The model developed in this study combines traditionally important input variables with animal-specific information such as DIM, enabling precise and accurate predictions despite challenges like multicollinearity or nonlinear relationships among variables. This success is attributed to the application of machine learning algorithms, which demonstrated superior performance compared to traditional regression-based models, highlighting their potential for practical applications. However, the current model has not yet been validated using data from actual research farms. Future evaluations should focus on utilizing datasets from multiple farms to ensure their reliability and generalizability. Additionally, assessing the model’s adequacy under diverse environmental conditions is essential. Expanding the dataset to include larger and more varied management scenarios would help explore the model’s scalability and robustness. Further, other advanced machine learning techniques, such as gradient boosting, artificial neural networks, or deep learning, should be investigated to determine whether additional accuracy and bias reduction improvements can be achieved.

Building on this foundation, a promising direction for future research could be the development of an HIMM integrating the strengths of AI with mechanistic approaches, such as those employed in NASEM. Mechanistic models, grounded in biological principles, provide theoretical predictions based on nutrient dynamics, while AI excels in handling complex, nonlinear interactions and individual variability. By combining these approaches, an HIMM could leverage mechanistic predictions as foundational inputs, which AI refines to account for individual animal and environmental factors more effectively. This integration may enhance prediction accuracy, particularly when standalone AI or traditional models face limitations, such as under extreme or unique management conditions. If successfully developed, such a model could contribute to advancing intelligent, integrated decision support tools, offering dairy producers precise, scalable solutions to optimize animal productivity and reduce nutrient emissions, aiming to achieve sustainability through high production efficiency. Sustaining optimal rumen function is essential for maximizing microbial efficiency and overall nutrient utilization [13], which are fundamental considerations for integrating AI-driven insights with mechanistic approaches. Integrating AI-driven insights with mechanistic understandings of rumen health could further refine these decision support tools, ensuring that improvements in MP nutrition align with strategies that support microbial balance and digestive efficiency.

5. Conclusions

In conclusion, this study demonstrates the potential of machine learning models to enhance the prediction of RUP and MicN flows in dairy cows by incorporating key input variables such as DIM, DMI, and dietary composition.
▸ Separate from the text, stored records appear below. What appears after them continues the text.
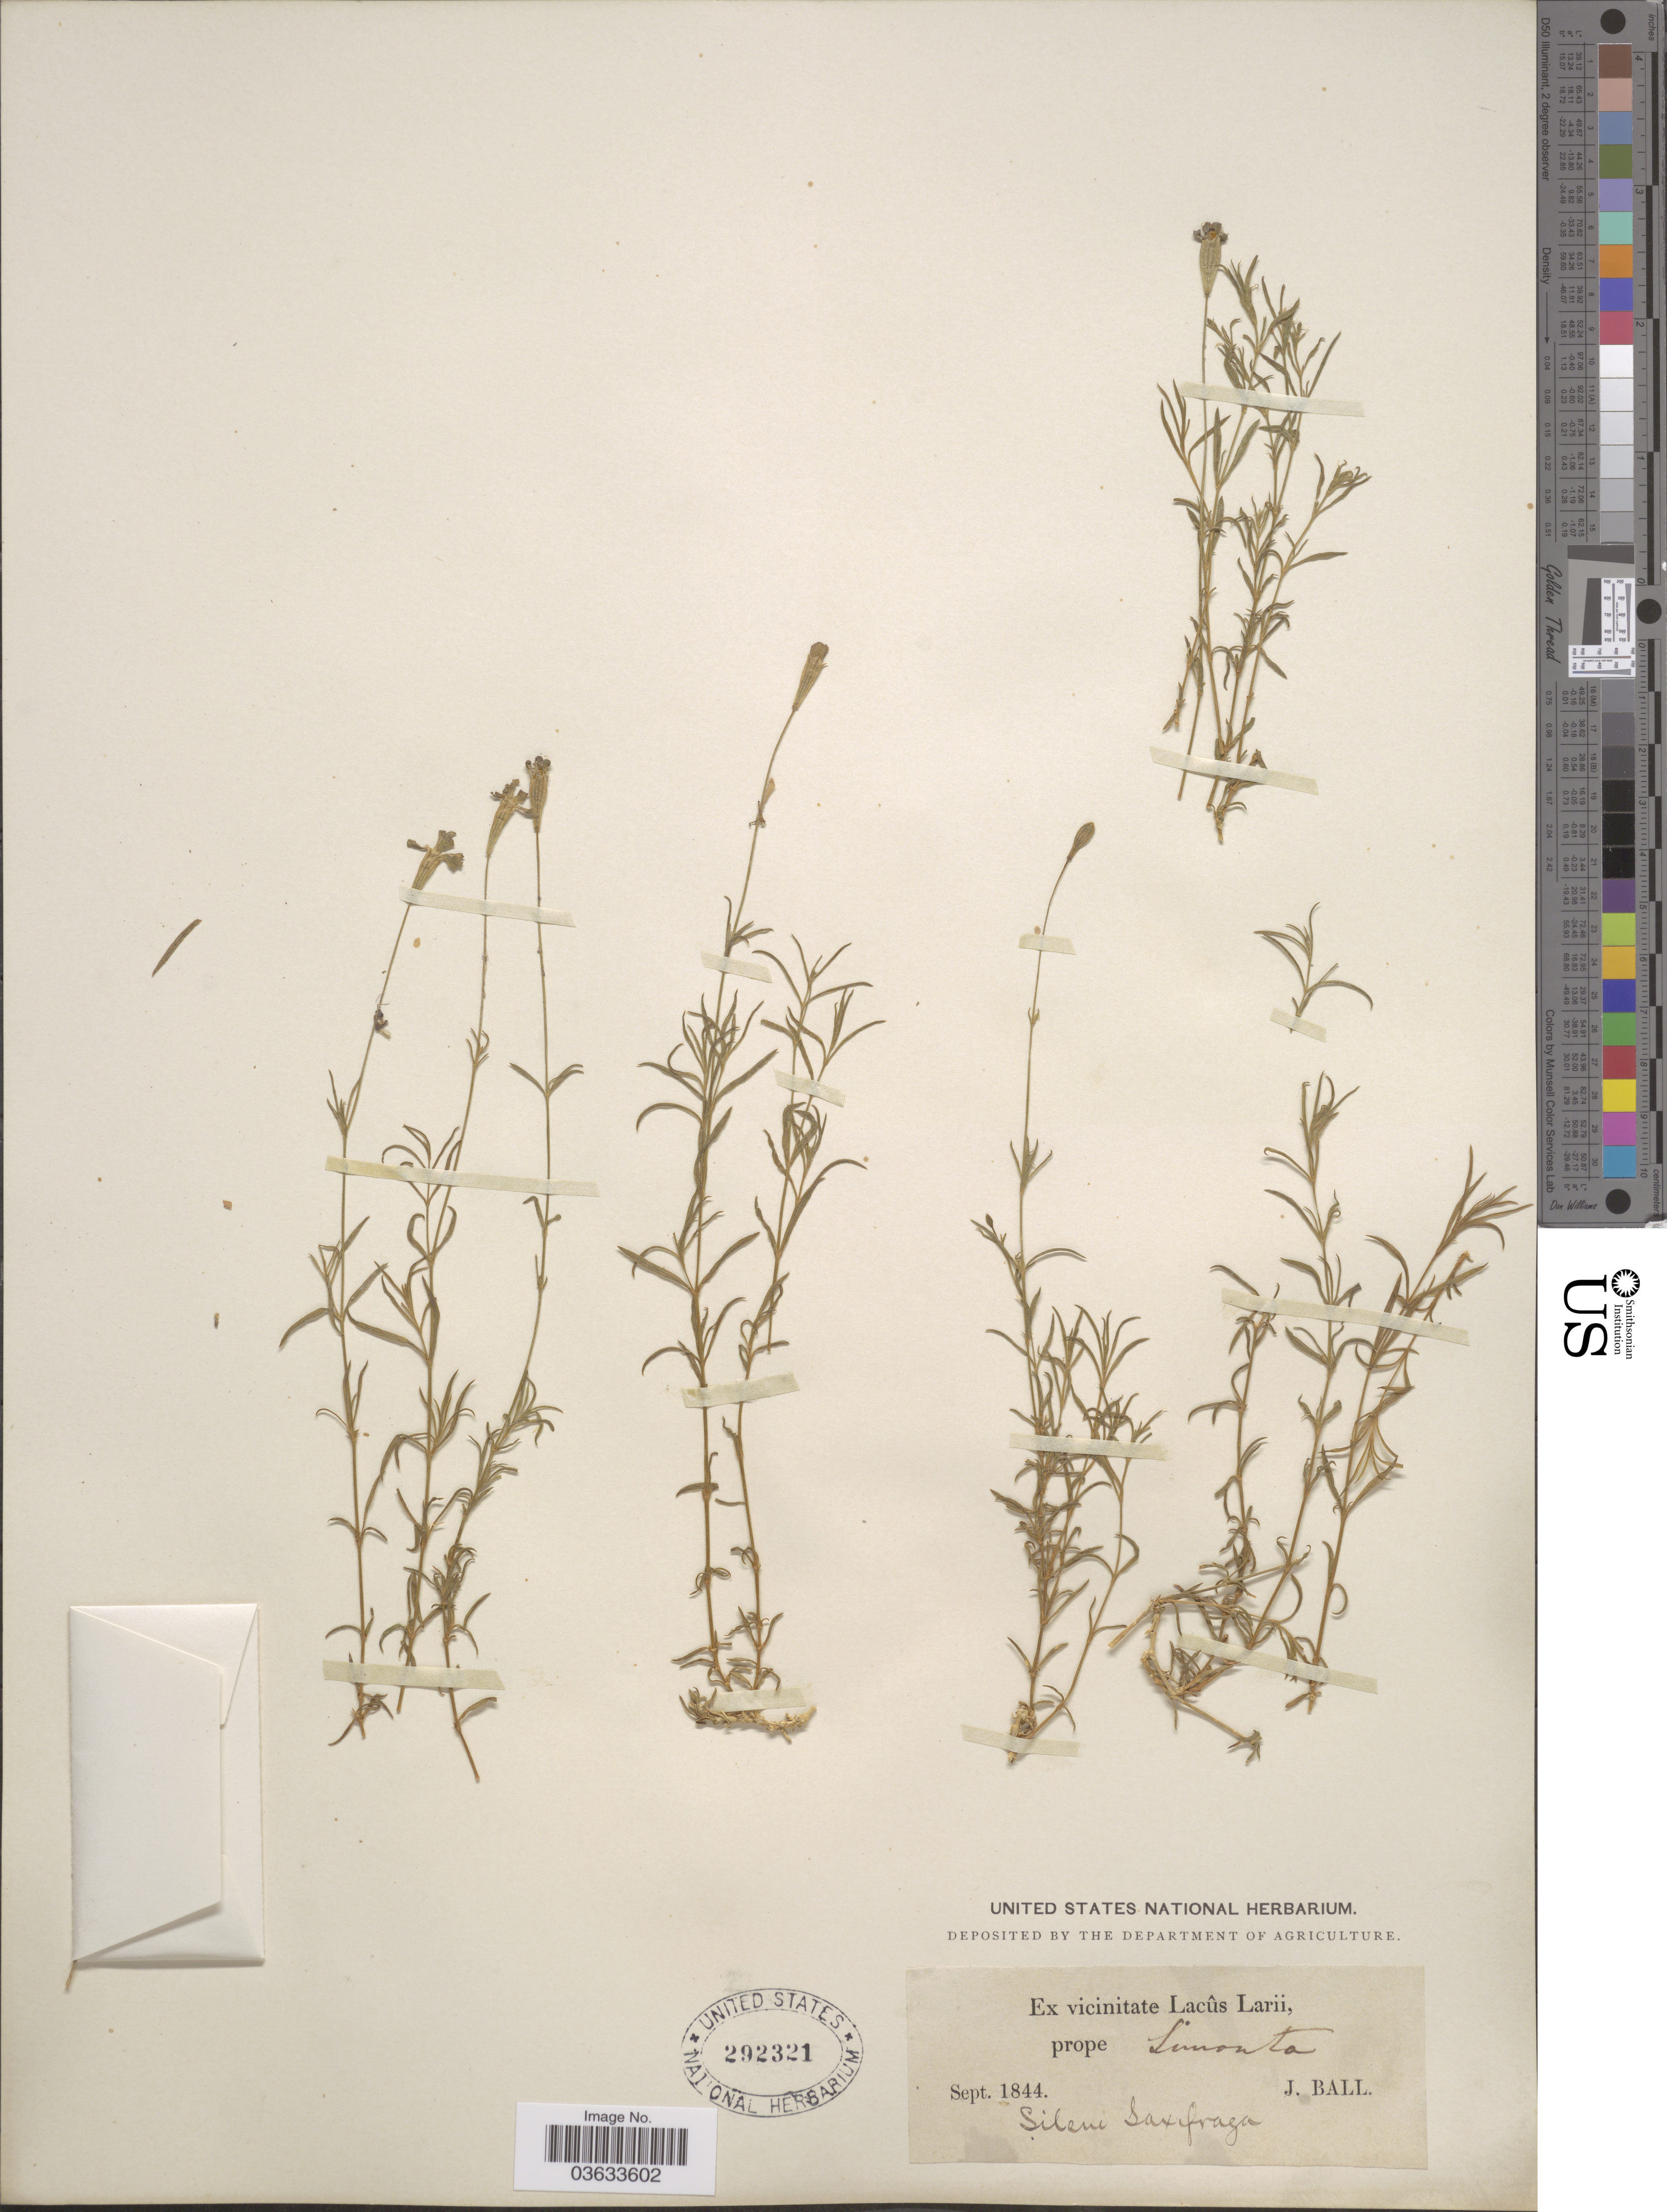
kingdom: Plantae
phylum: Tracheophyta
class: Magnoliopsida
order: Caryophyllales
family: Caryophyllaceae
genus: Silene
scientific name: Silene saxifraga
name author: L.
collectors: J. Ball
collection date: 1844-09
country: Italy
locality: Ex vicinitate Lacûs Larii, prope Limonta.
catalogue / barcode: US 292321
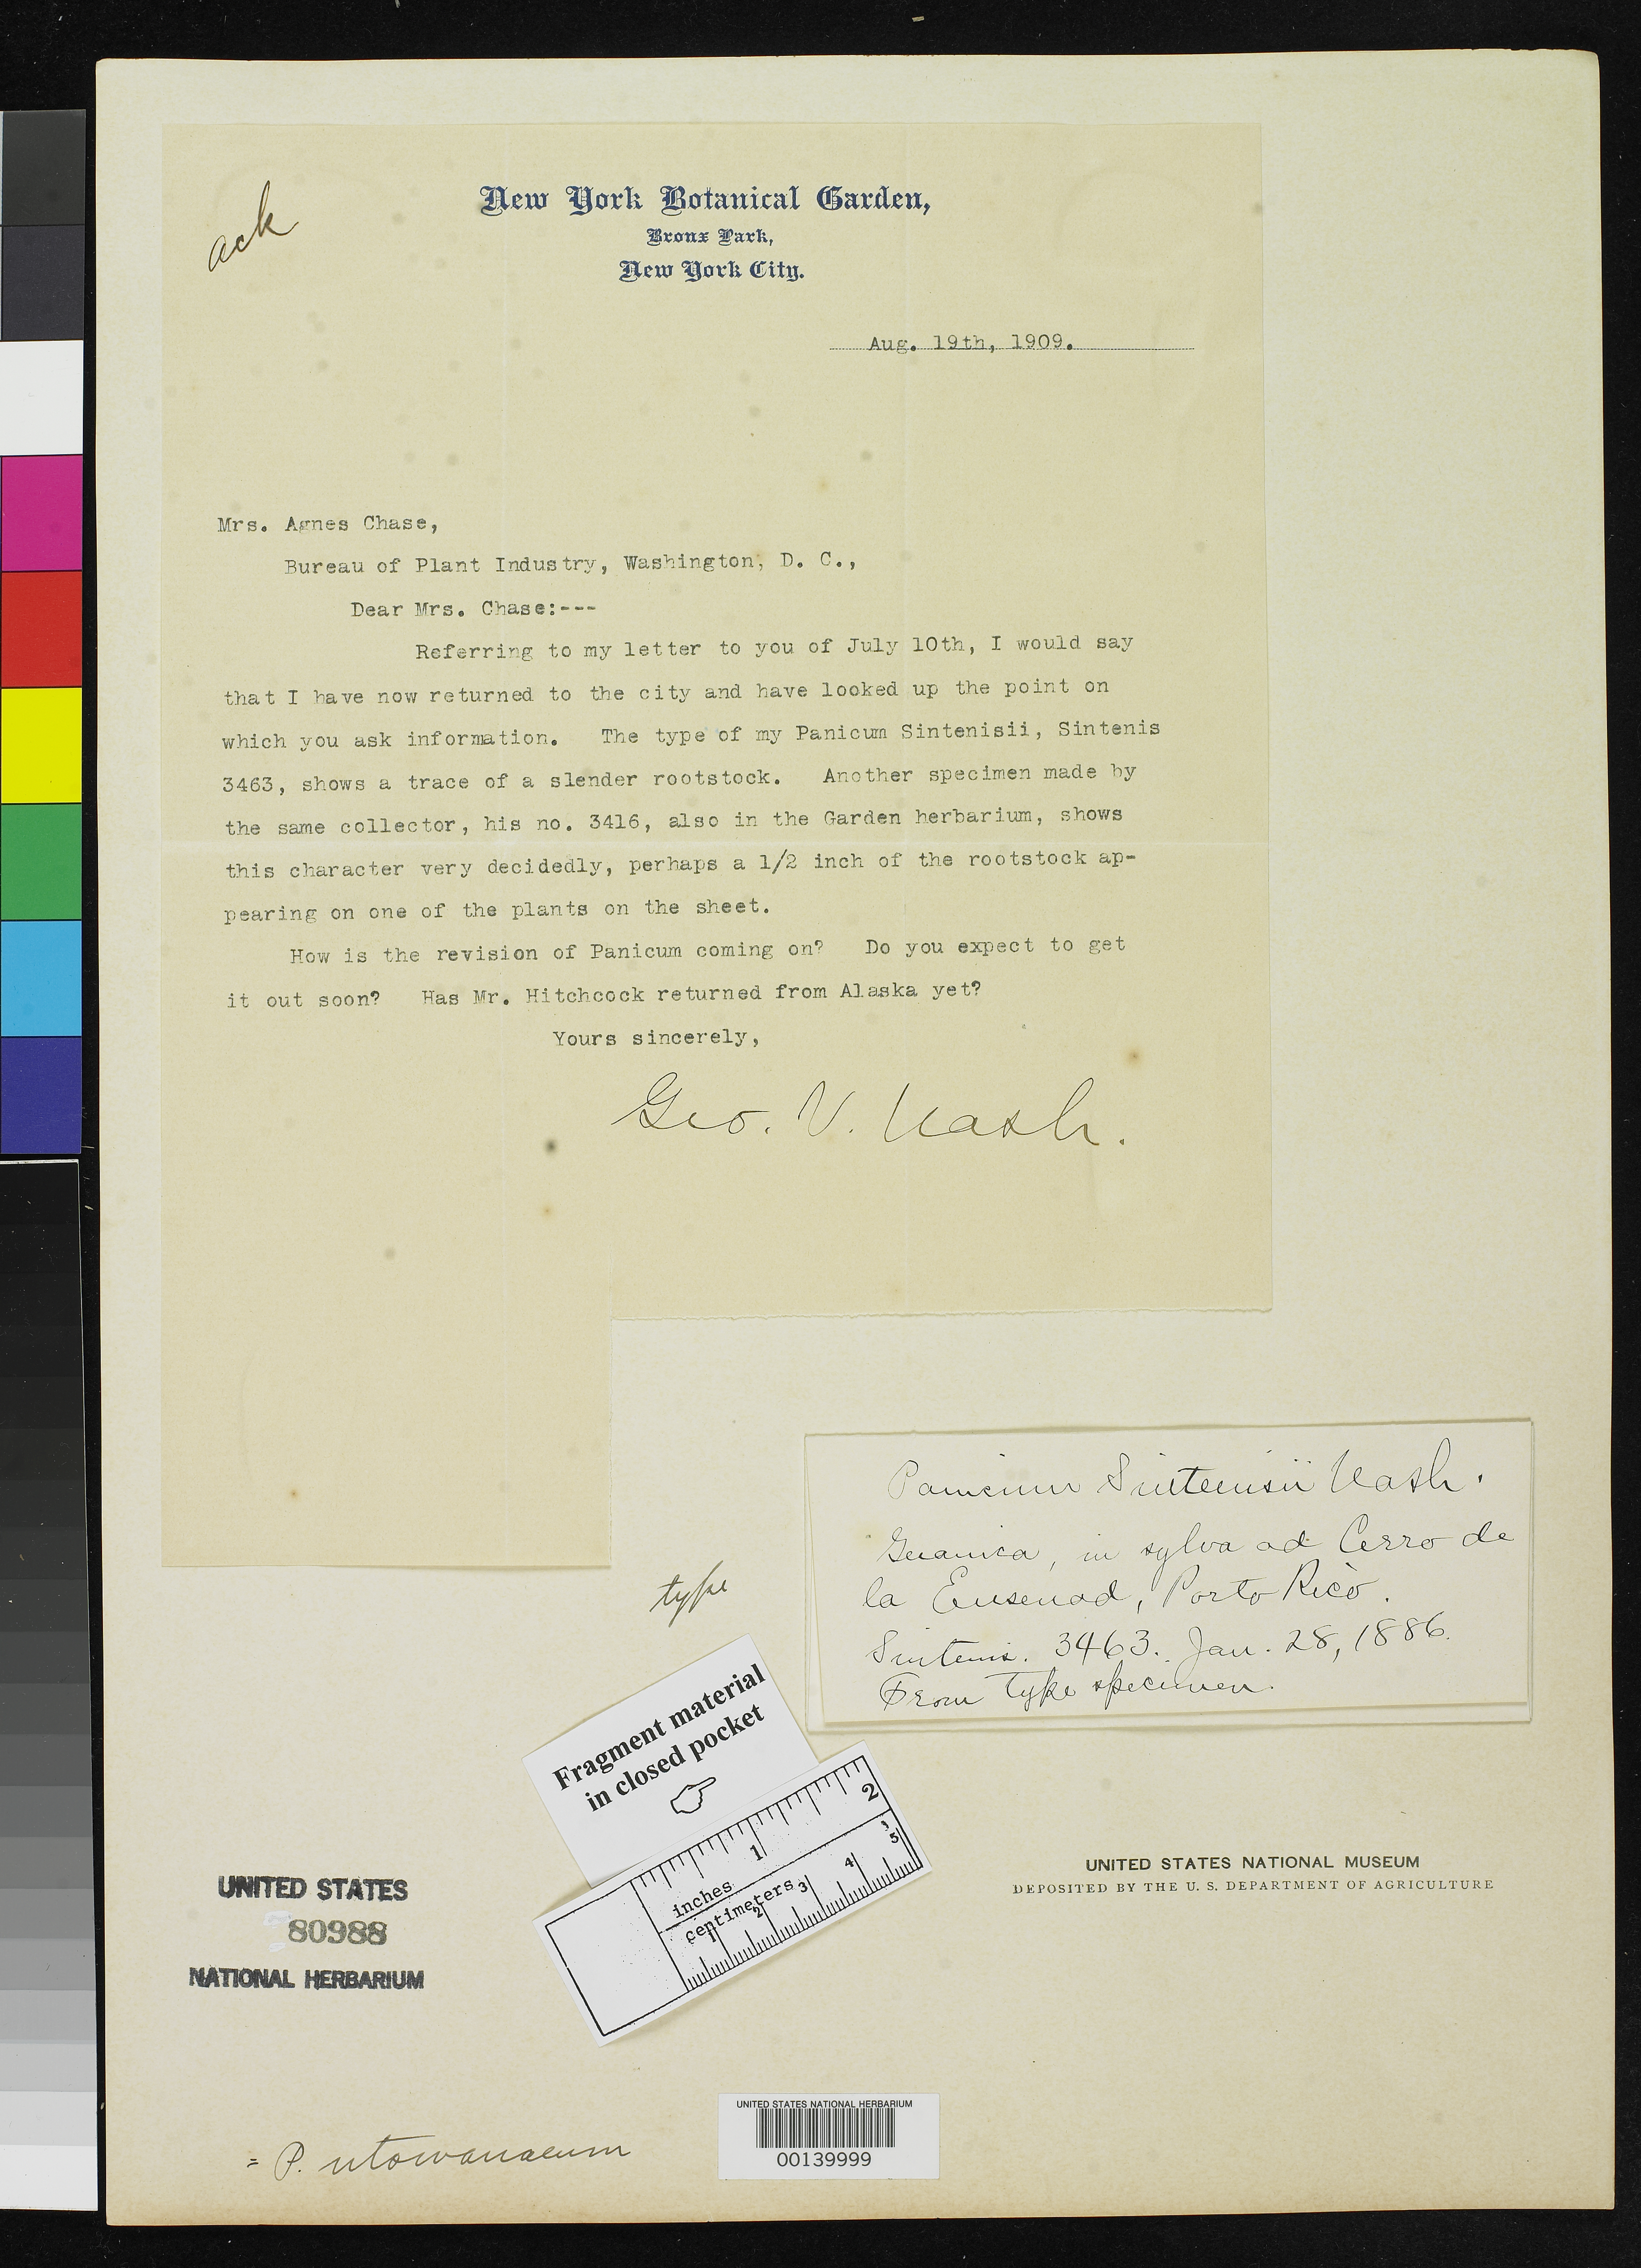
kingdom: Plantae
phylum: Tracheophyta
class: Liliopsida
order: Poales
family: Poaceae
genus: Panicum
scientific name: Panicum sintenisii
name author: Nash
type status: Type Fragment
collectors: P. Sintenis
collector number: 3463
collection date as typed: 28 Jan 1886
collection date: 1886-01-28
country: Puerto Rico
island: Greater Antilles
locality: Guanica, Cerro de La Ensenad.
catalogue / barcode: US 80988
The results highlight the advantages of integrating physiological and dietary factors into prediction models, with machine learning proving effective at managing nonlinear relationships and multicollinearity. While the models showed promising improvements in prediction accuracy, further validation using diverse datasets and real-world farm conditions is required to confirm their reliability and applicability. Future research should focus on scaling these models across varied management scenarios and exploring advanced machine learning algorithms to achieve even greater predictive performance. Additionally, hybrid approaches combining mechanistic models with AI could offer a robust solution for improving accuracy and adaptability. These advancements can enable precision feeding strategies, supporting more tailored feeding programs and promoting sustainable, efficient dairy production systems.